Saber M A, Zern M A, Shafritz D A
Proc Natl Acad Sci U S A. 1983 Jul;80(13):4017-20. doi: 10.1073/pnas.80.13.4017.
We present a simple and improved method for in situ localization of albumin and collagen mRNAs in isolated mouse hepatocytes. The cells were isolated by collagenase perfusion, mincing, and differential centrifugation. Nick-translated 3H-labeled mouse albumin cDNA (pmalb-2) and chicken pro-alpha 2(I) collagen cDNA (pCg45) probes were then hybridized with the cells in silane-treated microcentrifuge tubes. The cells were transferred and fixed to a microscope slide and hybridization was evaluated semiquantitatively by counting exposure of grains in autoradiographic emulsion placed over the cells. With this method of in situ hybridization, all hepatocytes appear to have significant, but highly variable, amounts of albumin mRNA. In addition, type I procollagen mRNA appears to be present at low abundance in hepatocytes. These results indicate that in situ hybridization can effectively demonstrate the presence of specific low- or high-abundance mRNAs in isolated well-differentiated eukaryotic cells.

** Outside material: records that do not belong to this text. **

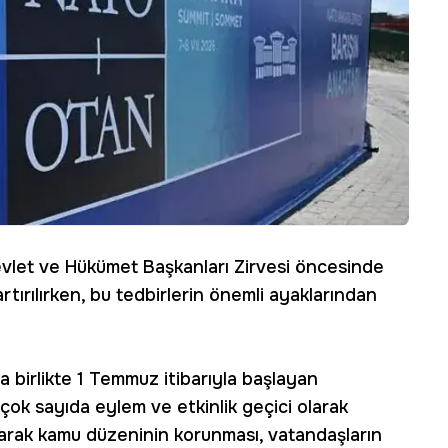
let ve Hükümet Başkanları Zirvesi öncesinde
tırılırken, bu tedbirlerin önemli ayaklarından
la birlikte 1 Temmuz itibarıyla başlayan
k sayıda eylem ve etkinlik geçici olarak
larak kamu düzeninin korunması, vatandaşların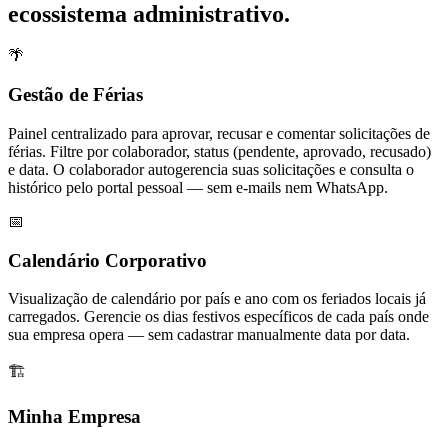
ecossistema administrativo.
🌴
Gestão de Férias
Painel centralizado para aprovar, recusar e comentar solicitações de
férias. Filtre por colaborador, status (pendente, aprovado, recusado)
e data. O colaborador autogerencia suas solicitações e consulta o
histórico pelo portal pessoal — sem e-mails nem WhatsApp.
📅
Calendário Corporativo
Visualização de calendário por país e ano com os feriados locais já
carregados. Gerencie os dias festivos específicos de cada país onde
sua empresa opera — sem cadastrar manualmente data por data.
🏗️
Minha Empresa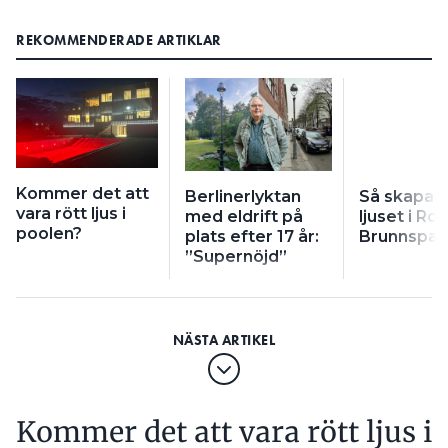
REKOMMENDERADE ARTIKLAR
Kommer det att
Berlinerlyktan
Så skapad
vara rött ljus i
med eldrift på
ljuset i R
poolen?
plats efter 17 år:
Brunnspar
”Supernöjd”
Kommer det att vara rött ljus i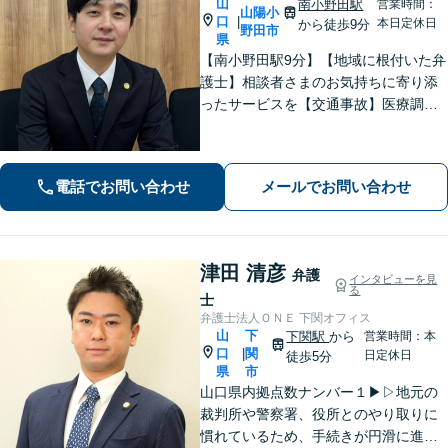
山
南小野田駅
営業時間：
山陽小
口
|
本日定休日
から徒歩9分
野田市
県
【南小野田駅9分】【地域に根付いた弁
護士】相談者さまのお気持ちに寄り添
ったサービスを【交通事故】医療調査
を徹底的に行い、然るべき補償を受け
られるようサポートします【相続】事
実調査と判例をリサーチし、不公平感
電話でお問い合わせ
メールでお問い合わせ
のない相続を実現【WEB面談】
津田 清彦
弁護
インタビューを見
る
士
弁護士法人ＯＮＥ 下関オフィス
山
下
下関駅
から
営業時間：本
口
関
|
日定休日
徒歩5分
県
市
山口県内拠点数ナンバー１▶︎▷地元の
裁判所や警察署、役所とのやり取りに
慣れているため、手続きが円滑に進み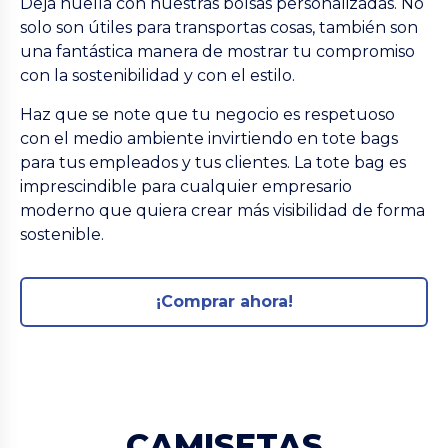
Deja huella con nuestras bolsas personalizadas. No
solo son útiles para transportas cosas, también son
una fantástica manera de mostrar tu compromiso
con la sostenibilidad y con el estilo.
Haz que se note que tu negocio es respetuoso
con el medio ambiente invirtiendo en tote bags
para tus empleados y tus clientes. La tote bag es
imprescindible para cualquier empresario
moderno que quiera crear más visibilidad de forma
sostenible.
¡Comprar ahora!
CAMISETAS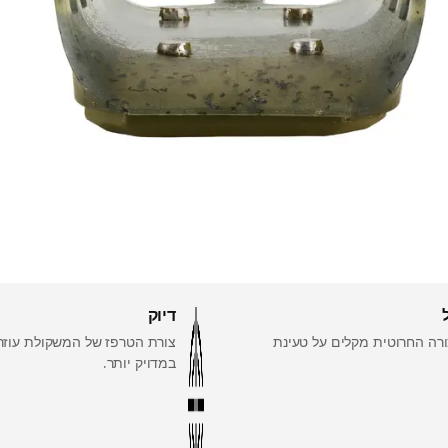
דיוק
ורה החרוטית מקלים על טעינת
צורת הטרפז של המשקולת עוזר
במדויק יותר.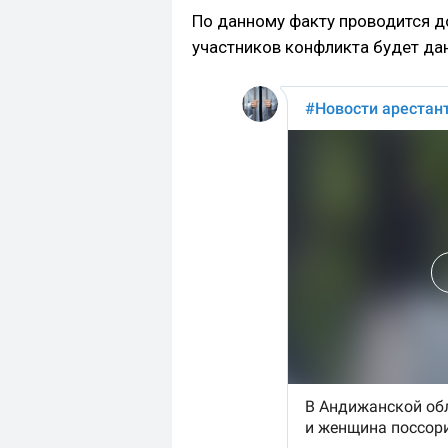
По данному факту проводится д
участников конфликта будет да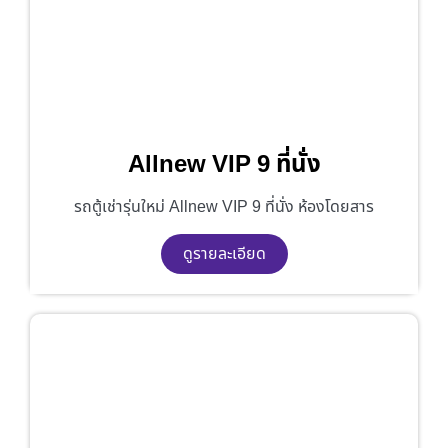
Allnew VIP 9 ที่นั่ง
รถตู้เช่ารุ่นใหม่ Allnew VIP 9 ที่นั่ง ห้องโดยสาร
ดูรายละเอียด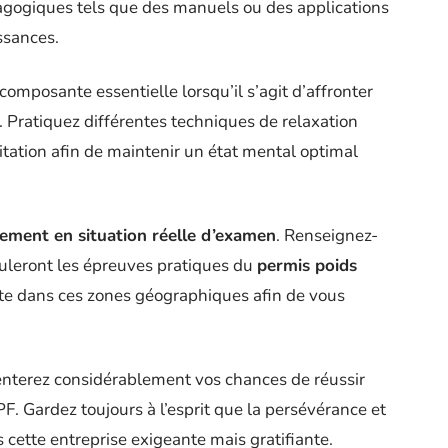
dagogiques tels que des manuels ou des applications
ssances.
composante essentielle lorsqu’il s’agit d’affronter
. Pratiquez différentes techniques de relaxation
tation afin de maintenir un état mental optimal
ement en situation réelle d’examen
. Renseignez-
uleront les épreuves pratiques du
permis poids
te dans ces zones géographiques afin de vous
enterez considérablement vos chances de réussir
F. Gardez toujours à l’esprit que la persévérance et
 cette entreprise exigeante mais gratifiante.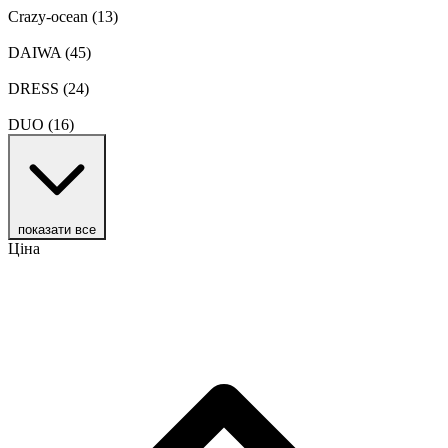
Crazy-ocean
(13)
DAIWA
(45)
DRESS
(24)
DUO
(16)
показати все
Ціна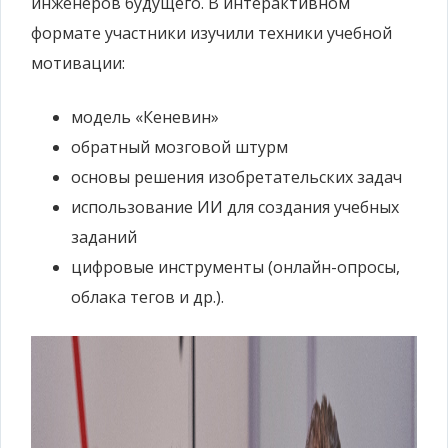
инженеров будущего. В интерактивном
формате участники изучили техники учебной
мотивации:
модель «Кеневин»
обратный мозговой штурм
основы решения изобретательских задач
использование ИИ для создания учебных
заданий
цифровые инструменты (онлайн-опросы,
облака тегов и др.).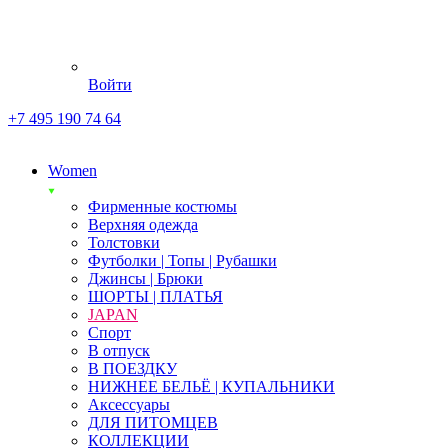
Войти
+7 495 190 74 64
Women
Фирменные костюмы
Верхняя одежда
Толстовки
Футболки | Топы | Рубашки
Джинсы | Брюки
ШОРТЫ | ПЛАТЬЯ
JAPAN
Спорт
В отпуск
В ПОЕЗДКУ
НИЖНЕЕ БЕЛЬЁ | КУПАЛЬНИКИ
Аксессуары
ДЛЯ ПИТОМЦЕВ
КОЛЛЕКЦИИ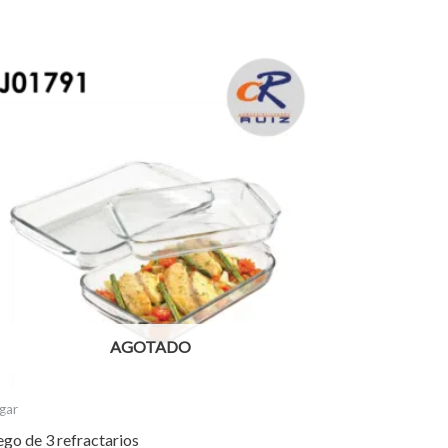
AGOTADO
gar
ego de 3 refractarios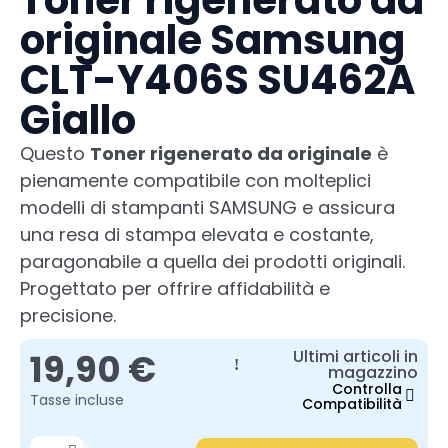
Toner rigenerato da
originale Samsung
CLT-Y406S SU462A
Giallo
Questo
Toner rigenerato da originale
è
pienamente compatibile con molteplici
modelli di stampanti SAMSUNG e assicura
una resa di stampa elevata e costante,
paragonabile a quella dei prodotti originali.
Progettato per offrire affidabilità e
precisione.
19,90 €
Ultimi articoli in
magazzino
Controlla
Tasse incluse
Compatibilità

我们提出了一种简单且改进的方法,用于在分离的小鼠肝细胞中原位定位白蛋白和胶原蛋白mRNA。通过胶原酶灌注、切碎和差速离心来分离细胞。然后,将经缺口平移的3H标记小鼠白蛋白cDNA(pmalb-2)和鸡原α2(I)型胶原蛋白cDNA(pCg45)探针与硅烷处理的微量离心管中的细胞进行杂交。将细胞转移并固定到载玻片上,通过计数置于细胞上的放射自显影片乳剂中的颗粒曝光量来半定量评估杂交情况。用这种原位杂交方法,所有肝细胞似乎都有大量但高度可变的白蛋白mRNA。此外,I型前胶原mRNA在肝细胞中的丰度似乎较低。这些结果表明,原位杂交可以有效地证明在分离的、充分分化的真核细胞中存在特定的低丰度或高丰度mRNA。